Text segment —
Messenging App is Putting 163,000 SF Up for Sublease, Consolidating in Santa Monica
February 27, 2018
Gingerbread Court at 517 Ocean Front Walk is one of 14 office spaces Snap Inc. has listed for sublease in Venice Beach, CA.

The company behind popular messaging app Snapchat has put 14 of its Venice Beach office locations totaling 163,000 square feet up for sublease as it moves to consolidate those offices into Santa Monica.

Snap Inc. was founded in Venice and for years has operated as a company without an official centralized headquarters. It has leased or bought a number of small buildings to accommodate its rapid expansion in the area, not without some controversy.

But after leasing more than 300,000 square feet of office space at Blackstone Group’s Santa Monica Business Park and going public last year, the company appears ready to change course and create a more traditional, campus-like environment.

Now, Snap is listing more than half the space it occupies in numerous buildings across Venice for sublease through a brokerage team of Los Angeles-based Industry Partners and Jones Lang LaSalle, Inc. (JLL).

It may seem like a lot of empty space to hit the small beachside city, but the news may prove to be a boon for smaller tech companies that have been trying to break into the sought-after Venice office market. Much of the space has been nearly fully occupied by Snap, Brooklyn-based Vice Media and Zefr Inc., a video advertising company which recently moved to Marina del Rey.

"The reality is, over the last few years, most small tenants just have shied away from Venice because Snapchat was the 800-pound gorilla grabbing it up and outbidding anybody," said Dave Toomey, principal at Cresa who specializes in tech and media company tenant representation on the Westside.

"It opens the space to other tenants. It could make Venice a healthier market because it’s not dependent on two or three big users," added Toomey. "It’ll be much more diverse."

The 14 spaces Snap has listed for sublease range from 2,800 square feet in a historic building on hip shopping street Abbot Kinney Boulevard to 44,887 square feet in a low-rise glass building known as a Thornton Lofts on the Venice Boardwalk. The terms range from two years to six years, at rates ranging from $4 to $11 per square foot monthly.

The majority of the sublet space, about 93,000 square feet, is on Venice Boardwalk, a funky beachside stretch of pedestrian and bike paths lined with attractions, shops, restaurants, artists and medical marijuana dispensaries. It includes the Thornton Lofts at 619-701 Ocean Front Walk, more than 11,000 square feet in a "restaurant-ready" space in the brick-lined shopping courtyard known as Gingerbread Court, as well as the 29,596-square-foot low-rise property at 909-913 Ocean Front Walk.

Snap is listing about 28,000 square feet of office and potential retail space among three buildings on Abbot Kinney, where its asking rates are a jaw-dropping $11 per square foot. It also has two neighboring buildings on Brooks Avenue comprising 6,000- and 5,000-square-foot spaces for sublease.

Also listed are smaller properties ranging from 3,000 to 5,400 square feet in buildings on Main Street and Windward Avenue, just steps from the boardwalk and iconic Venice sign.

Task set —
a - Answer these questions from the Snap sublease article:
(i) How many total square feet of Venice Beach office space has the company put up for sublease?
(ii) Which two firms make up the brokerage team handling the listings?
(iii) What asking rate is Snap listing for space on Abbot Kinney?
b - Pick up the Snap sublease article after its final sentence and write how it continues.

Data supplied —

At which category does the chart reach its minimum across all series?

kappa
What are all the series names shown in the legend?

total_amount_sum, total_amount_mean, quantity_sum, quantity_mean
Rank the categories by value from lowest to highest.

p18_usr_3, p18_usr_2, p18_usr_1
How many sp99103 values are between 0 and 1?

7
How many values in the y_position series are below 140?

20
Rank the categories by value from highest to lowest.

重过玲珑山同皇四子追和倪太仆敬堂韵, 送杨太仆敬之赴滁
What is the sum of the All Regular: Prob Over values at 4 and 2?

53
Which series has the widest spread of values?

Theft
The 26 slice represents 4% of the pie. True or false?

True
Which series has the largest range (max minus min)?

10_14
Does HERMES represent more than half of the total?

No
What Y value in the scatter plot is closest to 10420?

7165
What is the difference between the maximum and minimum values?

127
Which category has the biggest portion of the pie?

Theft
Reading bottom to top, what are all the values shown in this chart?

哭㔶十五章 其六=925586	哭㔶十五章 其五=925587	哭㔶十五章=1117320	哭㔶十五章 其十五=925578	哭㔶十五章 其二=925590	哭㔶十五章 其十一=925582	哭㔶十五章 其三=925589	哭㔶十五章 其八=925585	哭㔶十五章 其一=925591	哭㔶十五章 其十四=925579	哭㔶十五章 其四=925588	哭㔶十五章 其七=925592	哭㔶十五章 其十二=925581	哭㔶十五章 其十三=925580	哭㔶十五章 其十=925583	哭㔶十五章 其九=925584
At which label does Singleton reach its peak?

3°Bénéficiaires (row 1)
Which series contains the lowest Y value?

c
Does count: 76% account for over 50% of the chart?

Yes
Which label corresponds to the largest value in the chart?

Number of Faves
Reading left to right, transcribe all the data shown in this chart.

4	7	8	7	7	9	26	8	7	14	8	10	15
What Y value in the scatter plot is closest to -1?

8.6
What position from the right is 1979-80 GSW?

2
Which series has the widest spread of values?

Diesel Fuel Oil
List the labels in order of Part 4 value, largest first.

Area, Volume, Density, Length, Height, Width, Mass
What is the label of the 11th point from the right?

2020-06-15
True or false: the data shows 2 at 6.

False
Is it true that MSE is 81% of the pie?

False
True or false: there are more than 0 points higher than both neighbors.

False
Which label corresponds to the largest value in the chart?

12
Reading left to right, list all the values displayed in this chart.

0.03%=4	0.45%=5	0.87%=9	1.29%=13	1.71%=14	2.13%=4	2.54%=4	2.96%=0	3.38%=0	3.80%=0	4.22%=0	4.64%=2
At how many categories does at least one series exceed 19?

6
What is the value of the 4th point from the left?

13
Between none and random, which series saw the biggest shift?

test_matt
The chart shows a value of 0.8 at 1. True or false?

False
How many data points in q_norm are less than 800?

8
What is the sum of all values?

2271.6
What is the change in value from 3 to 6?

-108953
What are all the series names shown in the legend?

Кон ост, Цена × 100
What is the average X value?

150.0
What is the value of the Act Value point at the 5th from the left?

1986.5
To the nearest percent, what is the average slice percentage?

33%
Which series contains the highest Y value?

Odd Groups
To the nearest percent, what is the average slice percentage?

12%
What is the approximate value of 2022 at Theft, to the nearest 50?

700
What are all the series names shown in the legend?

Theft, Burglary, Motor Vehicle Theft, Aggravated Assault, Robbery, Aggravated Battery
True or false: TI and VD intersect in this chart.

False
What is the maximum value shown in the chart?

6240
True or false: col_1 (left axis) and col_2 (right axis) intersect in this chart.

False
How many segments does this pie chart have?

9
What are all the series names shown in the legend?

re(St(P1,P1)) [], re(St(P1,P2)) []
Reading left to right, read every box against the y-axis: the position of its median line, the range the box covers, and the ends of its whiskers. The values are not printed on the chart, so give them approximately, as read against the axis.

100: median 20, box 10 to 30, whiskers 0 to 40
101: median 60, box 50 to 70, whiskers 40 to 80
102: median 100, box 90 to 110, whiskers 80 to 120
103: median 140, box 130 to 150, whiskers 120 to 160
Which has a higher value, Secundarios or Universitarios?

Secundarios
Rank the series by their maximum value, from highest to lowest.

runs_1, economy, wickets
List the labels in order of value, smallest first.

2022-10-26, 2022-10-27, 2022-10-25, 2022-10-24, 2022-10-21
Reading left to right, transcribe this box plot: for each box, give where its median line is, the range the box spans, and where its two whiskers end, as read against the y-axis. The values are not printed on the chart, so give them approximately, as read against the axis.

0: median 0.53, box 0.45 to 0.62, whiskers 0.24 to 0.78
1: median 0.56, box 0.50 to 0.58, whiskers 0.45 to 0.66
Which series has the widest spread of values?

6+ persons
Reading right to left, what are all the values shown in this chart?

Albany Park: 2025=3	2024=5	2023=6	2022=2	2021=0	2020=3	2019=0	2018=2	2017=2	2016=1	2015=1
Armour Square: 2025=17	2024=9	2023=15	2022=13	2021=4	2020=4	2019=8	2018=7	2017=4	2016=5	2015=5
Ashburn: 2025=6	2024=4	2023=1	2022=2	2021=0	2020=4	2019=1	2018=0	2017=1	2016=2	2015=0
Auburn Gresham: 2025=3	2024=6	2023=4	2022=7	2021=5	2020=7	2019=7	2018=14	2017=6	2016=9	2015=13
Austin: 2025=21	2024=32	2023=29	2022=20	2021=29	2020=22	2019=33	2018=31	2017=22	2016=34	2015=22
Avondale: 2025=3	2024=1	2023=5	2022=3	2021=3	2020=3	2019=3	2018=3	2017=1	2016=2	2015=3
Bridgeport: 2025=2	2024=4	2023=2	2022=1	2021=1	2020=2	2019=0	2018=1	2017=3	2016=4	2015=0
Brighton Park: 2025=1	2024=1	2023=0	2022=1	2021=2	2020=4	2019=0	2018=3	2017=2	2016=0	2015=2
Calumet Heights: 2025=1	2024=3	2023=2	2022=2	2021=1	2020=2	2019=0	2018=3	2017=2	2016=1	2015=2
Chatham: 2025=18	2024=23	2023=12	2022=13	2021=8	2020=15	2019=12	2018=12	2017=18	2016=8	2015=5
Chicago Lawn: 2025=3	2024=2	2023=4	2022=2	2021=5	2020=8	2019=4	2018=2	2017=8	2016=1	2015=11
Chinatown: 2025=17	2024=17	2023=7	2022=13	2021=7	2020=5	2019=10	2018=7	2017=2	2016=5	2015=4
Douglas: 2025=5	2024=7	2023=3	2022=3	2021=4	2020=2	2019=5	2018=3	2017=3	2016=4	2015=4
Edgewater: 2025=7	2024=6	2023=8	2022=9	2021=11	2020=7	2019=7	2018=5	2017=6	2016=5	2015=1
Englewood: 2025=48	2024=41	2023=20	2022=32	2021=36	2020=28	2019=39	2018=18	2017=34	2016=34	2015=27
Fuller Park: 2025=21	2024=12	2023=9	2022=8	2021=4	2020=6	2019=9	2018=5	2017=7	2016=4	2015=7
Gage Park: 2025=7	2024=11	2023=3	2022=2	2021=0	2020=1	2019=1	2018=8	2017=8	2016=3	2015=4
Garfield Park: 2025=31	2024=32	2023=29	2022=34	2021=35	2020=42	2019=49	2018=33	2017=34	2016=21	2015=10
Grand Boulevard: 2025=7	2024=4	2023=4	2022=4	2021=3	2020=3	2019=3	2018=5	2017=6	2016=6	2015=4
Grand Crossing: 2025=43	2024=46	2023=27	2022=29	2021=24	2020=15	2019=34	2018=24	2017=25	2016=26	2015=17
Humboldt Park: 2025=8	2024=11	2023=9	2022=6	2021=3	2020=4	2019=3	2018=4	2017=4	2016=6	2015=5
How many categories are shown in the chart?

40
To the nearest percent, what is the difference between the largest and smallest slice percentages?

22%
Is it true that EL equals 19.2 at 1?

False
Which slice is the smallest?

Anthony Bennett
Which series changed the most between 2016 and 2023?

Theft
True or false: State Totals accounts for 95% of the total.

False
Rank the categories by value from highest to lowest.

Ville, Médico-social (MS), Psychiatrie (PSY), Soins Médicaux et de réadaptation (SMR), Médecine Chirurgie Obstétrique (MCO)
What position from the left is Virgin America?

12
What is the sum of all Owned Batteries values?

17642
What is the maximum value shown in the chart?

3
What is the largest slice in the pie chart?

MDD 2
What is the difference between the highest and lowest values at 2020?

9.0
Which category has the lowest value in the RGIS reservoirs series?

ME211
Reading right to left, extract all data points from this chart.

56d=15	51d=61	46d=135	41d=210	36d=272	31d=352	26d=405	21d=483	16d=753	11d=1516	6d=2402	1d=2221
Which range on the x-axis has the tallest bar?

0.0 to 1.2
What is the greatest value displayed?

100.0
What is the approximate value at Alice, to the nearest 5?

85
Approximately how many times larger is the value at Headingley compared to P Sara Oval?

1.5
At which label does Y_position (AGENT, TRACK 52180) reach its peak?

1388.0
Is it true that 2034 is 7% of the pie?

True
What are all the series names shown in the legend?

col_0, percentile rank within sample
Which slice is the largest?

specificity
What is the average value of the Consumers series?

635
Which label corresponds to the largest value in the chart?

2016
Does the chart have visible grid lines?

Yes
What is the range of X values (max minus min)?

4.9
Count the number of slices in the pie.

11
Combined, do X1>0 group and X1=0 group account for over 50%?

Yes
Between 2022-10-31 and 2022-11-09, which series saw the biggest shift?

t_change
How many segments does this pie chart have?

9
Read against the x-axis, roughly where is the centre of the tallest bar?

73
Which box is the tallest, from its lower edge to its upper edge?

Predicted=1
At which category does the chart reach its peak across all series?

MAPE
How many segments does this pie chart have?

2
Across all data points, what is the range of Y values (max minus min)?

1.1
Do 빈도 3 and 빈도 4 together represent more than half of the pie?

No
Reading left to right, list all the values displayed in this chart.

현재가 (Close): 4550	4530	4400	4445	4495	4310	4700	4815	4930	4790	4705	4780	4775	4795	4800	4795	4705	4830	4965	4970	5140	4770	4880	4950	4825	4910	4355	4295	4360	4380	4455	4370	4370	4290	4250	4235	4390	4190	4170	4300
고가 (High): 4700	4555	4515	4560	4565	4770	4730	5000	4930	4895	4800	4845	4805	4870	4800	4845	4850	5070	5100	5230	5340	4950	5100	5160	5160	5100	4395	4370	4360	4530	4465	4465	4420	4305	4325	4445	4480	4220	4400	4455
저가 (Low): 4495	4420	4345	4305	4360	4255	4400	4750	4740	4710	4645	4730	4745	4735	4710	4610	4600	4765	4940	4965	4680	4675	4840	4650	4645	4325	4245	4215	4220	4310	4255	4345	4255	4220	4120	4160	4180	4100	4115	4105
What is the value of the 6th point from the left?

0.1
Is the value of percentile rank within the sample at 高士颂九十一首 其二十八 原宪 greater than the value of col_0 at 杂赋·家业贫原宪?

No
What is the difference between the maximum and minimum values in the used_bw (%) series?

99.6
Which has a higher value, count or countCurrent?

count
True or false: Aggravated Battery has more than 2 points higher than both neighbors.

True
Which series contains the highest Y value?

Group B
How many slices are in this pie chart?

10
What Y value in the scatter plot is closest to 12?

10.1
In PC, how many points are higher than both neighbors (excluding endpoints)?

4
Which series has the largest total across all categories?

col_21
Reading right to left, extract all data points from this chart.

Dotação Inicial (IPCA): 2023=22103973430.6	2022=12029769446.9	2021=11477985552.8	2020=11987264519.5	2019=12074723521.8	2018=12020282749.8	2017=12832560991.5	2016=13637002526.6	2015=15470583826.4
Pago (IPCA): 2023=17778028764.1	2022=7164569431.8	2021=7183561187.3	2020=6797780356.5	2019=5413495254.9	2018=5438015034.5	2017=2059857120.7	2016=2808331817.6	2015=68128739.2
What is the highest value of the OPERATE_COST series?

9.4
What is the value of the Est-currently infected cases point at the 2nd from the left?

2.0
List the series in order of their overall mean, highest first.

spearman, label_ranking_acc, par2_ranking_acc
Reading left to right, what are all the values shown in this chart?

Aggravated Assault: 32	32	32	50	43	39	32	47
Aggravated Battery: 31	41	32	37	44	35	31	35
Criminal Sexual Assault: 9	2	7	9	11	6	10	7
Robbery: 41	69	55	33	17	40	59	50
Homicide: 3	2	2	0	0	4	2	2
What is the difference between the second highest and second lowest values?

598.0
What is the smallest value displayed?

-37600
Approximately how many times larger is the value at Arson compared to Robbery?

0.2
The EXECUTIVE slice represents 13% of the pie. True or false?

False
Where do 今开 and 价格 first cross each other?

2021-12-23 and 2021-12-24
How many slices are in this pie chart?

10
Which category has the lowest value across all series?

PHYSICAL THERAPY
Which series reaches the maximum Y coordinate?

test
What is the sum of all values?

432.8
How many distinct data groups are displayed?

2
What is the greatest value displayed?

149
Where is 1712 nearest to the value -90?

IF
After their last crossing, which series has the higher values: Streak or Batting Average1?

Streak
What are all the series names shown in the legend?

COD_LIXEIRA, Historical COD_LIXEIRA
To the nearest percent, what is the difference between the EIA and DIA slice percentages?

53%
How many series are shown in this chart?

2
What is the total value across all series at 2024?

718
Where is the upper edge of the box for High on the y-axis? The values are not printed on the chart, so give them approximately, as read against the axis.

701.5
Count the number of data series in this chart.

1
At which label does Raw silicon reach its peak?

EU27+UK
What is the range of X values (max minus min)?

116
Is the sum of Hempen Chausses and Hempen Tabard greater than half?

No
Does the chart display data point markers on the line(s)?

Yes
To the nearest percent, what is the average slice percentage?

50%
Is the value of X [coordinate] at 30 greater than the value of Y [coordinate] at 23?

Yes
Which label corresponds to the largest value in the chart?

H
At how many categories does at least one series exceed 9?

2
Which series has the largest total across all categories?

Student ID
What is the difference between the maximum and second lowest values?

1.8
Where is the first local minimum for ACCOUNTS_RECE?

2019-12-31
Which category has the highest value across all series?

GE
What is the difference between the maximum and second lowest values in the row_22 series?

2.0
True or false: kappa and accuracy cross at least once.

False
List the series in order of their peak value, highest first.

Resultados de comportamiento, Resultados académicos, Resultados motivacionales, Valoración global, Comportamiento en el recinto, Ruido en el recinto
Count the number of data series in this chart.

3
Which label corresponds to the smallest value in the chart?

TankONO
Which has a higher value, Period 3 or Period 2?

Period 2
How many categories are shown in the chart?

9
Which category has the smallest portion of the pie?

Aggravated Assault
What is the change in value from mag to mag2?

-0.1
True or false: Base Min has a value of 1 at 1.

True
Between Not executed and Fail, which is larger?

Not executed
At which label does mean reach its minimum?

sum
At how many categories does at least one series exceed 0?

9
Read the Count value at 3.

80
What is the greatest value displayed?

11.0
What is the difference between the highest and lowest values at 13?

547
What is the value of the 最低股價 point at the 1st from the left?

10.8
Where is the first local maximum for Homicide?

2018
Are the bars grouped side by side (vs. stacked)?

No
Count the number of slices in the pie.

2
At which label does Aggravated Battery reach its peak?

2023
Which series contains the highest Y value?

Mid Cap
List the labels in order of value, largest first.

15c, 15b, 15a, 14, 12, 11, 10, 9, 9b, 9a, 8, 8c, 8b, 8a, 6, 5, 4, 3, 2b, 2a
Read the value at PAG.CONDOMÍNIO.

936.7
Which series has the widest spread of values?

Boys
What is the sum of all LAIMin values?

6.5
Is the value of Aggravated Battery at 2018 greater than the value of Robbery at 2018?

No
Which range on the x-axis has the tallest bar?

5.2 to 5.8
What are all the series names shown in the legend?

Answers to this exercise —
a -
(i) 163,000 square feet
(ii) Industry Partners and Jones Lang LaSalle, Inc. (JLL)
(iii) $11 per square foot

b -
Blake Olson, a broker at Avison Young Inc. active in Westside deals, said he already has tenants lining up to tour the spaces.

"This is a resurgence of Venice inventory," Olson said. "It’s been so hard for companies wanting to be here. I can’t even tell you how many times I’ve had tech users tell me, ‘I know Venice is expensive but I love it - the walkability, the beach, the lifestyle.’ I’ve had clients searching for nine-plus months for larger chunks of space. It’s really hard in Venice to find much over 5,000 square feet."

Venice and neighboring Santa Monica are hotbeds of entrepreneurial, venture capitalist and tech incubator activity such as Amplify LA, which are spinning off new companies at a rapid pace. Snap’s smaller spaces, many of which are already designed for tech companies, may be prime real estate for a number of maturing start-ups and tech companies in the area with short-term leasing needs, brokers say.

Take a recent deal by Eaze, for example. The new medical marijuana delivery app signed a two-year deal for about 15,000 square feet at Venice’s 67 Windward Ave. just last month.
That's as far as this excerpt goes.